> _Problem to solve_
Begin at the line containing "firms at $1.13M" and copy each line exactly through the end of the records, leaving out what comes before.
═════ Data ═════
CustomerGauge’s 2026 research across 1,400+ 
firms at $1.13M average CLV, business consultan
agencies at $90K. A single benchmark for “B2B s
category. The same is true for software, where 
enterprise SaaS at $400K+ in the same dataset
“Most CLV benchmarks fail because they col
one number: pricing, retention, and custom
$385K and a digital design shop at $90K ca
═════
> _Response box_
firms at $1.13M average CLV, business consultan
agencies at $90K. A single benchmark for “B2B s
category. The same is true for software, where 
enterprise SaaS at $400K+ in the same dataset
“Most CLV benchmarks fail because they col
one number: pricing, retention, and custom
$385K and a digital design shop at $90K ca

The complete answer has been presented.